Stated goal 1: Print the comment thread about web scraping with Scrapy word for word.

◆ ◆ ◆ ◆ ◆ ◆ ◆

Oh my! This channel deserves more subscribers. I scrape a lot of tables in my job but never knew i could use pandas (had never it heard of it) until i saw one of your videos on Pandas. I look forward to more videos on scrapy now that i have the motivation to move away from BS4 and try scrapy.
Something you note at the 9:23 mark is that you can close the space with a dot (or period). To add a little bit more to that. Regardless of the number of spaces, you only need one period. So close the gap completely and put one dot. I struggled with this for a while, as I had a custom class with 5 spaces (no idea why the coder would do that) in the name and it just never occurred to me that I could just use one dot. None of the documentation in scrapy indicated that. I spent quite a while trying figure that out.
It's good to learn about css if you're going to use css selectors. The space is closed with a dot because in CSS, when you want to select an element based on a shared class, you write it like "class1.class2". If you were to do "class1 class2" it would mean yout want to select an element that has class2 that is inside of an element that has the class1. To make it clear, we could think of real html elements: "p a" would select any link(a) inside a paragraph(p).
a useful start. Followed along and got this working myself (which doesn't often happen when following python tutorials on YT). |Looking forward to finding out now how to get the stuff from page two and then hopefully finding out how to follow links
Great job again John! I've never used Scrapy but now I feel it may be something really useful and powerful. It'd be great if you could do a video comparing the different scraping approaches you've introduced and their scenarios. Thx.

◆ ◆ ◆ ◆ ◆ ◆ ◆

Stated goal 2: Output the entries from the line with "order: Charadriiformes" through the last line of the entries, word for word.

◆ ◆ ◆ ◆ ◆ ◆ ◆

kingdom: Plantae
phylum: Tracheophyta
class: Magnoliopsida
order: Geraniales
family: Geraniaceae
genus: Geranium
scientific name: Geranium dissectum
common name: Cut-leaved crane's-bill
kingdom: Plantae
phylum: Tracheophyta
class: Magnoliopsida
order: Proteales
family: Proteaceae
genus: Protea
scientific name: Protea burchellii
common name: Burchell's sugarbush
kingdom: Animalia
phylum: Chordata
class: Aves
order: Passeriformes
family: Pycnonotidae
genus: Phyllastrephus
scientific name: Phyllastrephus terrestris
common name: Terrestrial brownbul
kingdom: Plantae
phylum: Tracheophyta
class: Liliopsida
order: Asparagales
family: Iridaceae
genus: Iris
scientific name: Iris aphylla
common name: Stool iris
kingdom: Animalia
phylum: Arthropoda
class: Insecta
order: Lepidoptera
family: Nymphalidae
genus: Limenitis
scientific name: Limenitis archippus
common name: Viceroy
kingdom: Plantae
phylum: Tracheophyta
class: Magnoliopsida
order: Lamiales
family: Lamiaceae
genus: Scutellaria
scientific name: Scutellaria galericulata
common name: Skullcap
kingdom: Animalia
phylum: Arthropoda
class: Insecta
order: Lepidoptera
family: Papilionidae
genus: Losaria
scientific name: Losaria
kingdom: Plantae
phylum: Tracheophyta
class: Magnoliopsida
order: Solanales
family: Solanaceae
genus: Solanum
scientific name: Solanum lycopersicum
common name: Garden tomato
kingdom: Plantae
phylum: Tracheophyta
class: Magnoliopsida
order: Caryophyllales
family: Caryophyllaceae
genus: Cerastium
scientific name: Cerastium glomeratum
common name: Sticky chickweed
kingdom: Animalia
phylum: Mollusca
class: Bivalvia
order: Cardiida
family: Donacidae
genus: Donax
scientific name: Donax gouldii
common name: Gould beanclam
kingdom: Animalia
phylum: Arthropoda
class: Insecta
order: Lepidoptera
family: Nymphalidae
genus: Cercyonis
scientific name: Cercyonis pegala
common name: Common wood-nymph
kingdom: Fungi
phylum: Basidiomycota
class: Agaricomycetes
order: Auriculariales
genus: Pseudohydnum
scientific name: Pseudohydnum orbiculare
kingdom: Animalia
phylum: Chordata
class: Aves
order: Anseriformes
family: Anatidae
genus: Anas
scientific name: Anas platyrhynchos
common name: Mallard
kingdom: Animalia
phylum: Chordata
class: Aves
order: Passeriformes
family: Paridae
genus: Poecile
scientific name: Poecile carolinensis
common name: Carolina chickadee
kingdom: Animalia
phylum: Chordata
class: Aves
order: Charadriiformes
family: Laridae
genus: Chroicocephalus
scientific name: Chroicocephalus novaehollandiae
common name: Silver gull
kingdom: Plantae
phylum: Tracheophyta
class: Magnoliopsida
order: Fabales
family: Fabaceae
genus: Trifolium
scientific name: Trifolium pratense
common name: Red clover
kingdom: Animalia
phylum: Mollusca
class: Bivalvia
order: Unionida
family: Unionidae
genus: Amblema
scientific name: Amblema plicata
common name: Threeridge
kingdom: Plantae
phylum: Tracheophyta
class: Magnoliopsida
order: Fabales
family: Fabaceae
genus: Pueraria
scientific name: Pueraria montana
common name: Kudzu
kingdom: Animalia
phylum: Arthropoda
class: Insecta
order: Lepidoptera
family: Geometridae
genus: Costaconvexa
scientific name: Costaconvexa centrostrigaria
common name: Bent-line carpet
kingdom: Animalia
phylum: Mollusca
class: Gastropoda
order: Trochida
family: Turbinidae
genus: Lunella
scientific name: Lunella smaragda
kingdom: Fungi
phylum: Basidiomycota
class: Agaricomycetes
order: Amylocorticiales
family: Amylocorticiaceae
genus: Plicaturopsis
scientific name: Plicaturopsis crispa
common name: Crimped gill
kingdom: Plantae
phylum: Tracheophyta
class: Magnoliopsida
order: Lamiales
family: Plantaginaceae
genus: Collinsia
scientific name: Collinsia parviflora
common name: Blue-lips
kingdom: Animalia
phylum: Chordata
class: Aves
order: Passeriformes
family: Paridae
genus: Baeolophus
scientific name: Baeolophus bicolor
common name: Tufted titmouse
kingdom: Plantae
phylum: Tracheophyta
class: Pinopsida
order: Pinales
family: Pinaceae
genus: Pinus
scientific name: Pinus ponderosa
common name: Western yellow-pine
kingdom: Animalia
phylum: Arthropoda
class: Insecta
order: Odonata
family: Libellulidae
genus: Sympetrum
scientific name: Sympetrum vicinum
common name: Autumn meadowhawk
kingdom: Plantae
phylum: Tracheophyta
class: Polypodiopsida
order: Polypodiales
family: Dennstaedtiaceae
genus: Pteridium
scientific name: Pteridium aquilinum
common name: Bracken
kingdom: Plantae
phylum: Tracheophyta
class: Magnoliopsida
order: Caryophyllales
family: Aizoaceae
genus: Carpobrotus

◆ ◆ ◆ ◆ ◆ ◆ ◆

Complete response 1:
Oh my! This channel deserves more subscribers. I scrape a lot of tables in my job but never knew i could use pandas (had never it heard of it) until i saw one of your videos on Pandas. I look forward to more videos on scrapy now that i have the motivation to move away from BS4 and try scrapy.
Something you note at the 9:23 mark is that you can close the space with a dot (or period). To add a little bit more to that. Regardless of the number of spaces, you only need one period. So close the gap completely and put one dot. I struggled with this for a while, as I had a custom class with 5 spaces (no idea why the coder would do that) in the name and it just never occurred to me that I could just use one dot. None of the documentation in scrapy indicated that. I spent quite a while trying figure that out.
It's good to learn about css if you're going to use css selectors. The space is closed with a dot because in CSS, when you want to select an element based on a shared class, you write it like "class1.class2". If you were to do "class1 class2" it would mean yout want to select an element that has class2 that is inside of an element that has the class1. To make it clear, we could think of real html elements: "p a" would select any link(a) inside a paragraph(p).
a useful start. Followed along and got this working myself (which doesn't often happen when following python tutorials on YT). |Looking forward to finding out now how to get the stuff from page two and then hopefully finding out how to follow links
Great job again John! I've never used Scrapy but now I feel it may be something really useful and powerful. It'd be great if you could do a video comparing the different scraping approaches you've introduced and their scenarios. Thx.

Complete response 2:
order: Charadriiformes
family: Laridae
genus: Chroicocephalus
scientific name: Chroicocephalus novaehollandiae
common name: Silver gull
kingdom: Plantae
phylum: Tracheophyta
class: Magnoliopsida
order: Fabales
family: Fabaceae
genus: Trifolium
scientific name: Trifolium pratense
common name: Red clover
kingdom: Animalia
phylum: Mollusca
class: Bivalvia
order: Unionida
family: Unionidae
genus: Amblema
scientific name: Amblema plicata
common name: Threeridge
kingdom: Plantae
phylum: Tracheophyta
class: Magnoliopsida
order: Fabales
family: Fabaceae
genus: Pueraria
scientific name: Pueraria montana
common name: Kudzu
kingdom: Animalia
phylum: Arthropoda
class: Insecta
order: Lepidoptera
family: Geometridae
genus: Costaconvexa
scientific name: Costaconvexa centrostrigaria
common name: Bent-line carpet
kingdom: Animalia
phylum: Mollusca
class: Gastropoda
order: Trochida
family: Turbinidae
genus: Lunella
scientific name: Lunella smaragda
kingdom: Fungi
phylum: Basidiomycota
class: Agaricomycetes
order: Amylocorticiales
family: Amylocorticiaceae
genus: Plicaturopsis
scientific name: Plicaturopsis crispa
common name: Crimped gill
kingdom: Plantae
phylum: Tracheophyta
class: Magnoliopsida
order: Lamiales
family: Plantaginaceae
genus: Collinsia
scientific name: Collinsia parviflora
common name: Blue-lips
kingdom: Animalia
phylum: Chordata
class: Aves
order: Passeriformes
family: Paridae
genus: Baeolophus
scientific name: Baeolophus bicolor
common name: Tufted titmouse
kingdom: Plantae
phylum: Tracheophyta
class: Pinopsida
order: Pinales
family: Pinaceae
genus: Pinus
scientific name: Pinus ponderosa
common name: Western yellow-pine
kingdom: Animalia
phylum: Arthropoda
class: Insecta
order: Odonata
family: Libellulidae
genus: Sympetrum
scientific name: Sympetrum vicinum
common name: Autumn meadowhawk
kingdom: Plantae
phylum: Tracheophyta
class: Polypodiopsida
order: Polypodiales
family: Dennstaedtiaceae
genus: Pteridium
scientific name: Pteridium aquilinum
common name: Bracken
kingdom: Plantae
phylum: Tracheophyta
class: Magnoliopsida
order: Caryophyllales
family: Aizoaceae
genus: Carpobrotus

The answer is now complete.